カフェインのとりすぎ、砂糖のとりすぎ、考えすぎ、運動不足、体によぶんな水分がたまりすぎている、ホルモンバランスの崩れ、冷たいものの取りすぎ、化学物質の取りすぎ、いろいろ考えられる。それによって、体のどこが弱っているのかはまた、人それぞれということになる。

肩こりなら、肩こり解消のマッサージやシップ藥や飲み薬は症状を抑える治療。肩こりの根本原因は血の不足や冷えや新陳代謝不良などが考えられる。では、血が不足したり体が冷えている原因はといえば、食生活の肝が弱っているためかもしれないし、その理由は食生活や姿勢や運動不足や環境や衣服などが原因かもしれない。

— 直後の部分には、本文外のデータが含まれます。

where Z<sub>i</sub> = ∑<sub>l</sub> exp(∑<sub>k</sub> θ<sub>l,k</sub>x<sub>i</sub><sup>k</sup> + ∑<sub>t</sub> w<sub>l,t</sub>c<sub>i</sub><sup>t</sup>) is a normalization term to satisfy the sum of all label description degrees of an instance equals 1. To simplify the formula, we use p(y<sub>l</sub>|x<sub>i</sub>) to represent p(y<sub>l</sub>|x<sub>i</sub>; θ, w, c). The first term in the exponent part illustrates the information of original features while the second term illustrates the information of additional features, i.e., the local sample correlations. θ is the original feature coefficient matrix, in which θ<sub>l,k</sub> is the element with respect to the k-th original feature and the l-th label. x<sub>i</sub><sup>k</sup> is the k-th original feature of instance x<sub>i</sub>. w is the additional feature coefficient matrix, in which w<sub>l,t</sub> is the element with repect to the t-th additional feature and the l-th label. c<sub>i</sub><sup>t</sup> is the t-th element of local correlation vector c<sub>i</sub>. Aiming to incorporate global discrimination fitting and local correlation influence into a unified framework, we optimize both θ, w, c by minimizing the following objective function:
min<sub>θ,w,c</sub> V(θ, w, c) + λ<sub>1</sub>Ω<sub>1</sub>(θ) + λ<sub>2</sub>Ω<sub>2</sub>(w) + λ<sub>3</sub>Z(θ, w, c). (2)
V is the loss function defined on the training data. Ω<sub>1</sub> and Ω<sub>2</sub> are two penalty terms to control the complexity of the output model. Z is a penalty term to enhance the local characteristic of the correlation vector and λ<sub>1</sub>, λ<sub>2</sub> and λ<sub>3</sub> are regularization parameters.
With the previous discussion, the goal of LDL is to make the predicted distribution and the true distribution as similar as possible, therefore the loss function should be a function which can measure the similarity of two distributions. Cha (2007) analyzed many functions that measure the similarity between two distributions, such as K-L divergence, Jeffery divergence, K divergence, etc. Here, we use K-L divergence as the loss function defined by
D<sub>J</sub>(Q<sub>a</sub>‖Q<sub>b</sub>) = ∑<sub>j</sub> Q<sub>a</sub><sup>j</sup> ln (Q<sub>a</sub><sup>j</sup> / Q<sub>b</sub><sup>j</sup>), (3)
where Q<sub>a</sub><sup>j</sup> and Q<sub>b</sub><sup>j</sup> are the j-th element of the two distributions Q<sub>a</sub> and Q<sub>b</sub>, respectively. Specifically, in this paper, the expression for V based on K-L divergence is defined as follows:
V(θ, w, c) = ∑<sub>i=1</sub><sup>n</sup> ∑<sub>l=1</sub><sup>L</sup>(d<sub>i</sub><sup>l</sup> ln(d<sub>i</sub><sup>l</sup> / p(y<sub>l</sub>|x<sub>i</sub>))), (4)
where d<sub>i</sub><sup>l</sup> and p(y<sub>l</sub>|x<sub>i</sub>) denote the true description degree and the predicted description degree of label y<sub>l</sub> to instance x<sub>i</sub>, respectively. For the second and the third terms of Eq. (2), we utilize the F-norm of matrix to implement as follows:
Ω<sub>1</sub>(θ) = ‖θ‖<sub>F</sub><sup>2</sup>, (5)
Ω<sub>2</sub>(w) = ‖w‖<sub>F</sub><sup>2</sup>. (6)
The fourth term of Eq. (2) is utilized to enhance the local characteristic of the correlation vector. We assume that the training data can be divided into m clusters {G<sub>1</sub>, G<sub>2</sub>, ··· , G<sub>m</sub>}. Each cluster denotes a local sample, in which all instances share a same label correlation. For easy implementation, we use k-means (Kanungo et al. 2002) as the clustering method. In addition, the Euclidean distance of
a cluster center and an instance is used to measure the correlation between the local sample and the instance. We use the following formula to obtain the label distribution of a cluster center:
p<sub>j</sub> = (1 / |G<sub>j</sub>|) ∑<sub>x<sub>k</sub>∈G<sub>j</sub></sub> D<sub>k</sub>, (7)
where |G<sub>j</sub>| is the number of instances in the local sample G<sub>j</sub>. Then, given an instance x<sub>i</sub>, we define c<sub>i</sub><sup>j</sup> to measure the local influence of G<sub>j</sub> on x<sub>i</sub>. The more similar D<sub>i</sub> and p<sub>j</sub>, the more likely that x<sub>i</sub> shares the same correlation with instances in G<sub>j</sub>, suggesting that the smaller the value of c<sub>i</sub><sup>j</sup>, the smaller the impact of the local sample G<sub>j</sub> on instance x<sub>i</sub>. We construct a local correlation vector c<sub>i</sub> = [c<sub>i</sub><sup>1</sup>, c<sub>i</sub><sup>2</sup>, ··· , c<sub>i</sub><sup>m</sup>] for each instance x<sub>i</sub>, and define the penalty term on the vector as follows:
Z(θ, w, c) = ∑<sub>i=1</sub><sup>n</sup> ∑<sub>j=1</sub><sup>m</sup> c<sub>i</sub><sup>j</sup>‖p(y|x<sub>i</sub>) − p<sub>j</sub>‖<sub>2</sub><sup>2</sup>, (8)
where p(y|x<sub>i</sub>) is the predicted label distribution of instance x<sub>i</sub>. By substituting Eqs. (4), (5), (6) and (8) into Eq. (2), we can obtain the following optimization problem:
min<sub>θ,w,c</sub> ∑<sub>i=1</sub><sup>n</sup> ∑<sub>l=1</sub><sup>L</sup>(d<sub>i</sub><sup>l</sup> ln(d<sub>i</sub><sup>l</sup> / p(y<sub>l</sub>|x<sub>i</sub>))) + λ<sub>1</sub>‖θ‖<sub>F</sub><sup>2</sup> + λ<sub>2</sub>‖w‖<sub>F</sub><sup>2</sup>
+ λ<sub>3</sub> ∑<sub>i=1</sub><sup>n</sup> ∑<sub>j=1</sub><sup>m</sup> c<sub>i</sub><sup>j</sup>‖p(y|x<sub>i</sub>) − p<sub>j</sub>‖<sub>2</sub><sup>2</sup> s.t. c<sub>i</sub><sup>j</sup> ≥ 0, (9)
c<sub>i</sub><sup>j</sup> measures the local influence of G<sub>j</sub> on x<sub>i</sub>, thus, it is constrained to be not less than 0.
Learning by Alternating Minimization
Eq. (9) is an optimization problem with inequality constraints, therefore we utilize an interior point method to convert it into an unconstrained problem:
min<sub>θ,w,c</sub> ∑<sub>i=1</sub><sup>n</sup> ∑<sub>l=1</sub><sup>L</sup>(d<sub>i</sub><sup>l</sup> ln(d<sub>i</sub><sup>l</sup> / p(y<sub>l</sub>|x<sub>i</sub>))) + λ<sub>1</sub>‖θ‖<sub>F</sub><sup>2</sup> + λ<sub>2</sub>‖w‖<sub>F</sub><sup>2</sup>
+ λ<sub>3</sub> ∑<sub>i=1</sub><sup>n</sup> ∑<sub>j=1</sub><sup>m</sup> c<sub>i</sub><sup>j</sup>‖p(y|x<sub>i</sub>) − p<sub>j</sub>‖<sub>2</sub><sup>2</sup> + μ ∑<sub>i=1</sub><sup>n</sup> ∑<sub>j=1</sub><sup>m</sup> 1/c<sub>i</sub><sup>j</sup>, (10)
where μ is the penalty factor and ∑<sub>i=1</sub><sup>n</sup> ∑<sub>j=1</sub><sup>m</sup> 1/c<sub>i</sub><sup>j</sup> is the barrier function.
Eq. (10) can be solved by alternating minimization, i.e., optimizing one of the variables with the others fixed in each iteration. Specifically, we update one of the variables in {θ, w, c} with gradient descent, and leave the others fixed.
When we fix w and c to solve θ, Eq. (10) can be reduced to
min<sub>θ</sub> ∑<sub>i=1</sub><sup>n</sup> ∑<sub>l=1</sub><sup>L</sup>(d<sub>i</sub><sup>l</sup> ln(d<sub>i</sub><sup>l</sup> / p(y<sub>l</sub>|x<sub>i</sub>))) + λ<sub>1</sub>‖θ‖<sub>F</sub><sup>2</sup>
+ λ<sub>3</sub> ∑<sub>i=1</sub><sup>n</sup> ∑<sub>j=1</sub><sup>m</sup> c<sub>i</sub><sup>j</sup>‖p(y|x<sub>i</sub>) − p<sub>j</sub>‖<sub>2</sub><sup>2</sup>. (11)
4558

「肩が痛いのは肩こりだから。」ではなく、「肩が痛いのは肩こりだからで、ではなぜ肩がこるのかというと・・・」、と掘り下げていくと、「あ、これが問題か」ということが見えてくる。そこではじめて、本当の問題がはっきりして、解決方法も分かってくる。問題は肩こり、で思考が止まってしまうと、肩こりをほぐそう、という解決方法しか出てこないから、いつまでたっても肩こりを繰り返してしまう。

人生も同じ。

問題が起きたときに、その問題の根本を考えると、まったく違うものが見えてくる。環境のせい、周りの人のせい、運の悪さのせい、前世のカルマのせい、にしているうちはまだウソ。その奥には、自分の弱さや、勇気のなさや、汚い気持ちが隠れている。

私は、ずっと本を出したかった。実際に書いてみたり、人脈を作ったり、出版のためのコンサルティングや講座を受けたことはある。でも、私は本を出せなかった。タイミングが来てないのかなと思っていたけれど、実際にそうだったけれど、それは、私が自分をブランディングし、商品化する勇気を出せなかったから。出版を望んでいたのも私自身で、恐れていたのも私自身、そして、止めていたのも自分自身だった。

私は人に評価されるのが怖かった。出版しても世間に受け入れられないかもしれないし、売れないかもしれない。そうしたら、もう言い訳ができなくなる。自分が必要とされていない、という結果が怖くてしょうがなかった。

これまで、本が出ないことの意味を深く考えたことはなかった。ただタイミングが来れば、誰かが私を見つけてくれるか、うまく事が運んでとんとん拍子に進むと思い込もうとしていたから、本当のことを知るのが怖くて考えたくなかったんだろうと思う。

でも、その原因は、自信のなさだった。勇気の出せなさだった。

それが分かってみると、分かるだけでもう見え方が変わって、いろんなことが違ってくる。